The Old Man & the Gun demonstrates Lowery's ability to write naturalistic dialogue when the material calls for it — Robert Redford's Forrest Tucker speaks with the easy charm of a man who has been talking his way out of trouble for sixty years, and the dialogue has the warmth and wit of genuine conversation.
Themes
Time and impermanence are the central subjects. Lowery's screenplays are haunted by the awareness that everything passes — people, buildings, civilizations, the Earth itself — and his characters are defined by how they respond to this awareness. Some try to hold on. Some let go. Some become ghosts.
Death as companion rather than antagonist gives his work its distinctive gentleness. The Green Knight begins with an invitation from death and ends with an acceptance of mortality that is framed not as defeat but as the precondition for a meaningful life. Death in Lowery's work is not the enemy — the refusal to acknowledge death is.
The haunting of American spaces — houses, fields, landscapes layered with invisible history — gives his contemporary films their ghostly quality. Every space in a Lowery screenplay is haunted by what happened there before, and the characters are both inhabitants and inheritors of that accumulated past.
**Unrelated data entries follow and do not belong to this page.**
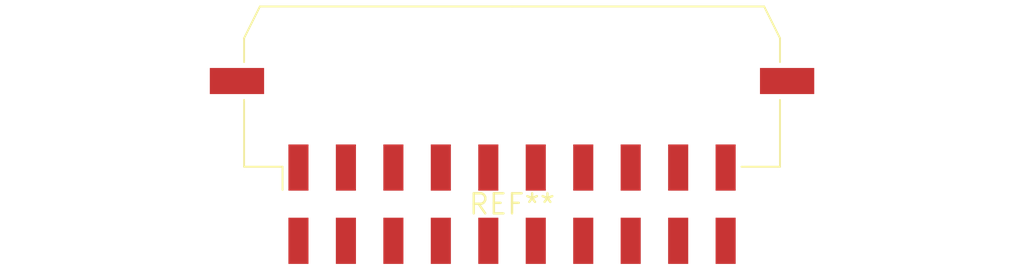
<source format=kicad_pcb>
(kicad_pcb (version 20240108) (generator pcbnew)

  (general
    (thickness 1.6)
  )

  (paper "A4")
  (layers
    (0 "F.Cu" signal)
    (31 "B.Cu" signal)
    (32 "B.Adhes" user "B.Adhesive")
    (33 "F.Adhes" user "F.Adhesive")
    (34 "B.Paste" user)
    (35 "F.Paste" user)
    (36 "B.SilkS" user "B.Silkscreen")
    (37 "F.SilkS" user "F.Silkscreen")
    (38 "B.Mask" user)
    (39 "F.Mask" user)
    (40 "Dwgs.User" user "User.Drawings")
    (41 "Cmts.User" user "User.Comments")
    (42 "Eco1.User" user "User.Eco1")
    (43 "Eco2.User" user "User.Eco2")
    (44 "Edge.Cuts" user)
    (45 "Margin" user)
    (46 "B.CrtYd" user "B.Courtyard")
    (47 "F.CrtYd" user "F.Courtyard")
    (48 "B.Fab" user)
    (49 "F.Fab" user)
    (50 "User.1" user)
    (51 "User.2" user)
    (52 "User.3" user)
    (53 "User.4" user)
    (54 "User.5" user)
    (55 "User.6" user)
    (56 "User.7" user)
    (57 "User.8" user)
    (58 "User.9" user)
  )

  (setup
    (pad_to_mask_clearance 0)
    (pcbplotparams
      (layerselection 0x00010fc_ffffffff)
      (plot_on_all_layers_selection 0x0000000_00000000)
      (disableapertmacros false)
      (usegerberextensions false)
      (usegerberattributes false)
      (usegerberadvancedattributes false)
      (creategerberjobfile false)
      (dashed_line_dash_ratio 12.000000)
      (dashed_line_gap_ratio 3.000000)
      (svgprecision 4)
      (plotframeref false)
      (viasonmask false)
      (mode 1)
      (useauxorigin false)
      (hpglpennumber 1)
      (hpglpenspeed 20)
      (hpglpendiameter 15.000000)
      (dxfpolygonmode false)
      (dxfimperialunits false)
      (dxfusepcbnewfont false)
      (psnegative false)
      (psa4output false)
      (plotreference false)
      (plotvalue false)
      (plotinvisibletext false)
      (sketchpadsonfab false)
      (subtractmaskfromsilk false)
      (outputformat 1)
      (mirror false)
      (drillshape 1)
      (scaleselection 1)
      (outputdirectory "")
    )
  )

  (net 0 "")

  (footprint "Molex_Micro-Fit_3.0_43045-2010_2x10-1MP_P3.00mm_Horizontal" (layer "F.Cu") (at 0 0))

)

</source>
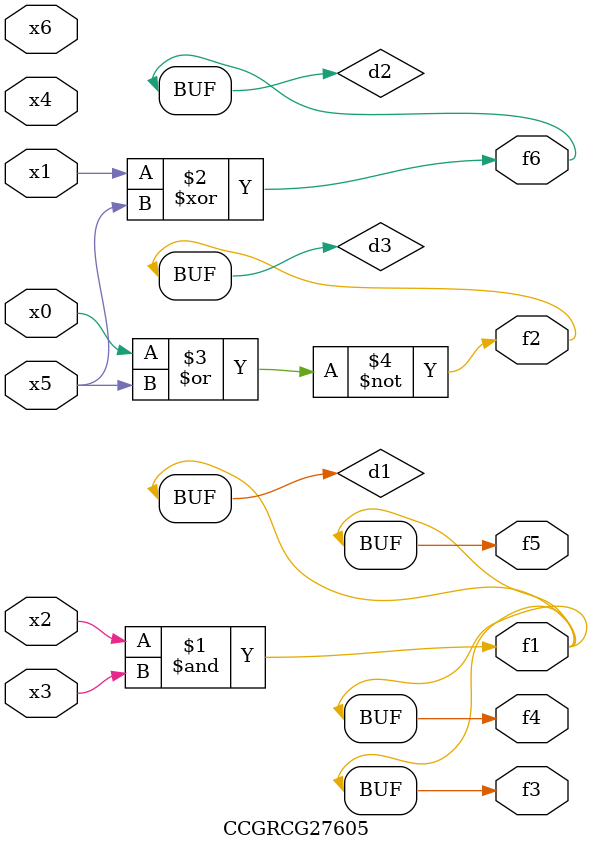
<source format=v>
module CCGRCG27605(
	input x0, x1, x2, x3, x4, x5, x6,
	output f1, f2, f3, f4, f5, f6
);

	wire d1, d2, d3;

	and (d1, x2, x3);
	xor (d2, x1, x5);
	nor (d3, x0, x5);
	assign f1 = d1;
	assign f2 = d3;
	assign f3 = d1;
	assign f4 = d1;
	assign f5 = d1;
	assign f6 = d2;
endmodule

</source>
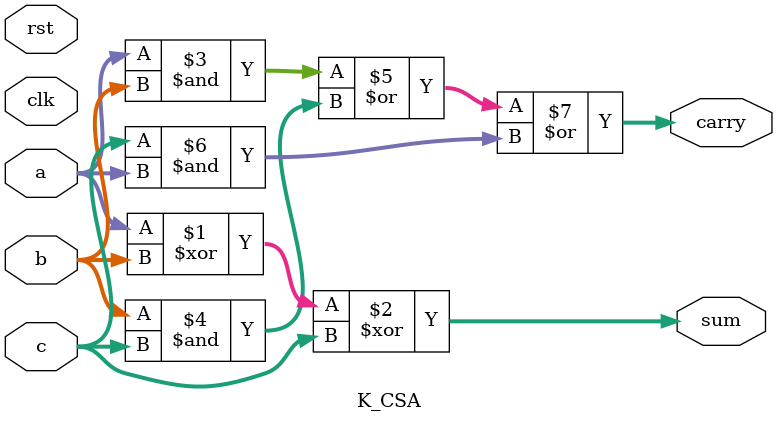
<source format=v>
module K_CSA (
    input clk,rst,
    input  [16:0] a,     // 27-bit input
    input  [16:0] b,     // 27-bit input
    input  [16:0] c,     // 27-bit input
    output [16:0] sum,   // Sum result
    output [16:0] carry  // Carry result
);

    assign sum = a ^ b ^ c;        // Sum without carry propagation
    assign carry = (a & b) | (b & c) | (c & a);  // Carry propagation

endmodule
</source>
The relationship between myth and lived experience is explored most directly in The Green Knight but runs through all of Lowery's work. His screenplays ask what it means to live inside a story — to be aware that your life has narrative shape, that you are on a quest, that the ending is approaching — and whether that awareness is a gift or a burden.
Writing Specifications
- Structure the screenplay around the passage of time rather than the mechanics of plot — let the narrative's shape emerge from temporal movement (seasons, years, centuries) rather than from causal chains of events.
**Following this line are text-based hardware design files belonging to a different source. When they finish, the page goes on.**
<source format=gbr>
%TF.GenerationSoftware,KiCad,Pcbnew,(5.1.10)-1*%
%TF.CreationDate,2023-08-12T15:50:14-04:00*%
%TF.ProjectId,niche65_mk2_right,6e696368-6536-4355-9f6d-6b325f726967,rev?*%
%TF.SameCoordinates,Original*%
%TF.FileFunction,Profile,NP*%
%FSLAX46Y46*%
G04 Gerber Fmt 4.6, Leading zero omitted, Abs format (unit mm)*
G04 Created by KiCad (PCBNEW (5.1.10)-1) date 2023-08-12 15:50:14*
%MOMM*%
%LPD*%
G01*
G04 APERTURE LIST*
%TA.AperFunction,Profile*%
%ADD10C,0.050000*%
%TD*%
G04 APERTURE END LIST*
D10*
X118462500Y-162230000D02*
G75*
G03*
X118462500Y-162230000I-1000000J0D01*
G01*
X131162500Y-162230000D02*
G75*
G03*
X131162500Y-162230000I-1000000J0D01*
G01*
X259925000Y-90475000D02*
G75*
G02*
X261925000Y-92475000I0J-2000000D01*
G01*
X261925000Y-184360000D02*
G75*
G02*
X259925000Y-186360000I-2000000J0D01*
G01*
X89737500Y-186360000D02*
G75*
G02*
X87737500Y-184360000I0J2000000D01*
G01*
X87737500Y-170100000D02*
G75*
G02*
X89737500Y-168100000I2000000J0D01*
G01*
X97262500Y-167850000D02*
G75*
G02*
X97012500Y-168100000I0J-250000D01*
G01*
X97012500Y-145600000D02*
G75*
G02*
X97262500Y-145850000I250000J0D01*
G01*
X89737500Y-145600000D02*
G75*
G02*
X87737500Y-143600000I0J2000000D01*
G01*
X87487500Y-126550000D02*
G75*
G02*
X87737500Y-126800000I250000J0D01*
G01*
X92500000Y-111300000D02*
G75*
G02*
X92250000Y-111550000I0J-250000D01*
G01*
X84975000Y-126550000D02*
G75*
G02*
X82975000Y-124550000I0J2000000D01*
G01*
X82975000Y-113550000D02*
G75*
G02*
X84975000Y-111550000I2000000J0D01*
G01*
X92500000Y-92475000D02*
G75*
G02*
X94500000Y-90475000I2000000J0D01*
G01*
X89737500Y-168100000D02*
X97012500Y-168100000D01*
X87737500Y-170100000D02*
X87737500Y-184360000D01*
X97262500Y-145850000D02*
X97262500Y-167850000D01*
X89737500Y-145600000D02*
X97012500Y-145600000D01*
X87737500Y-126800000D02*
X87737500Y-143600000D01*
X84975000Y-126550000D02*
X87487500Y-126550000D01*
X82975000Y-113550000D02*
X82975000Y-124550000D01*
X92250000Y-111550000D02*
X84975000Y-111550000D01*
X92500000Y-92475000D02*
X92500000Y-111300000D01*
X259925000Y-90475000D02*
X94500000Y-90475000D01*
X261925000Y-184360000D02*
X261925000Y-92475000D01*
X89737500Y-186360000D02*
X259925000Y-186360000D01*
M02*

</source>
- Write extended passages of silence — scenes where the drama is carried entirely by image, environment, and the reader's contemplation, with no dialogue to explain or direct the emotional response.
- Describe landscapes and spaces as repositories of time — every house, field, and horizon should carry the weight of what has happened there before, rendering the physical world as a palimpsest of accumulated history.
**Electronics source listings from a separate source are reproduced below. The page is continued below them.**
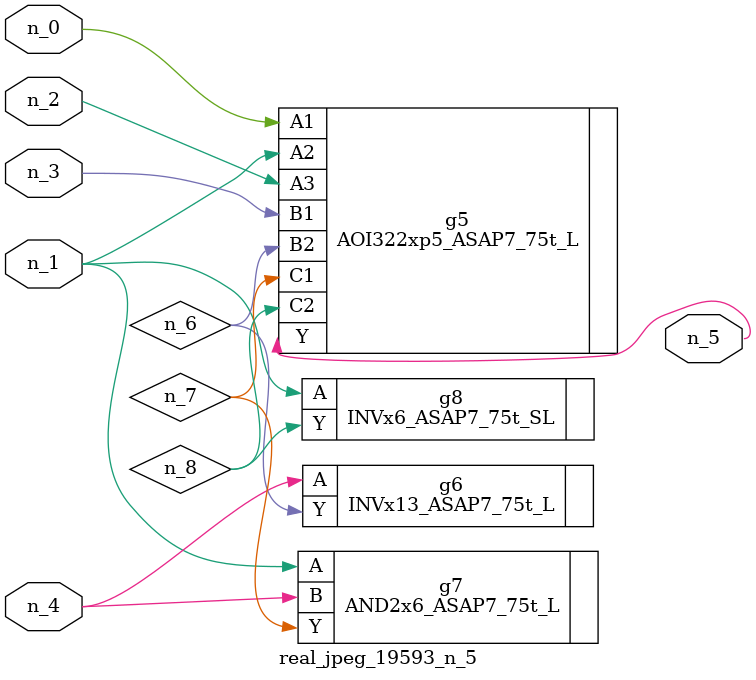
<source format=v>
module real_jpeg_19593_n_5 (n_4, n_0, n_1, n_2, n_3, n_5);

input n_4;
input n_0;
input n_1;
input n_2;
input n_3;

output n_5;

wire n_8;
wire n_6;
wire n_7;

AOI322xp5_ASAP7_75t_L g5 ( 
.A1(n_0),
.A2(n_1),
.A3(n_2),
.B1(n_3),
.B2(n_6),
.C1(n_7),
.C2(n_8),
.Y(n_5)
);

AND2x6_ASAP7_75t_L g7 ( 
.A(n_1),
.B(n_4),
.Y(n_7)
);

INVx6_ASAP7_75t_SL g8 ( 
.A(n_1),
.Y(n_8)
);

INVx13_ASAP7_75t_L g6 ( 
.A(n_4),
.Y(n_6)
);


endmodule
</source>
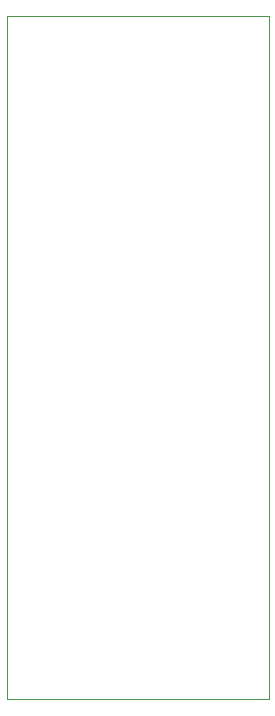
<source format=gbr>
G04 #@! TF.GenerationSoftware,KiCad,Pcbnew,(5.0.2)-1*
G04 #@! TF.CreationDate,2019-01-05T13:40:23-06:00*
G04 #@! TF.ProjectId,controller,636f6e74-726f-46c6-9c65-722e6b696361,rev?*
G04 #@! TF.SameCoordinates,Original*
G04 #@! TF.FileFunction,Profile,NP*
%FSLAX46Y46*%
G04 Gerber Fmt 4.6, Leading zero omitted, Abs format (unit mm)*
G04 Created by KiCad (PCBNEW (5.0.2)-1) date 1/5/2019 1:40:23 PM*
%MOMM*%
%LPD*%
G01*
G04 APERTURE LIST*
%ADD10C,0.001000*%
G04 APERTURE END LIST*
D10*
X125095000Y-52705000D02*
X125095000Y-110490000D01*
X147320000Y-52705000D02*
X147320000Y-110490000D01*
X147320000Y-52705000D02*
X125095000Y-52705000D01*
X125095000Y-110490000D02*
X147320000Y-110490000D01*
M02*

</source>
- Pace the narrative with deliberate patience — allow scenes to extend beyond their conventional duration, trusting that slowness produces a quality of attention that speed cannot achieve.
- Write dialogue that is sparse, weighted, and slightly formal — every spoken word should feel earned by the silence that surrounds it, and characters should speak with the deliberation of people who understand that words matter.
- Build toward culminating images rather than climactic action — the screenplay's final sequence should be a held composition that crystallizes its themes into a single visual and emotional experience.
- Frame death and mortality as companions rather than antagonists — the awareness of impermanence should suffuse the narrative without turning it into tragedy; acceptance of death should be the precondition for meaningful life.
- Structure at least one sequence as a quest or journey through a landscape that is simultaneously geographical and psychological — the physical terrain should externalize the protagonist's internal journey.
- Use myth, folklore, or literary source material as a framework that the screenplay inhabits rather than illustrates — the mythic structure should feel lived-in rather than adapted, present rather than past.
- End with stillness — the final image should be held long enough for the audience to feel time passing within it, producing an experience of contemplation rather than resolution.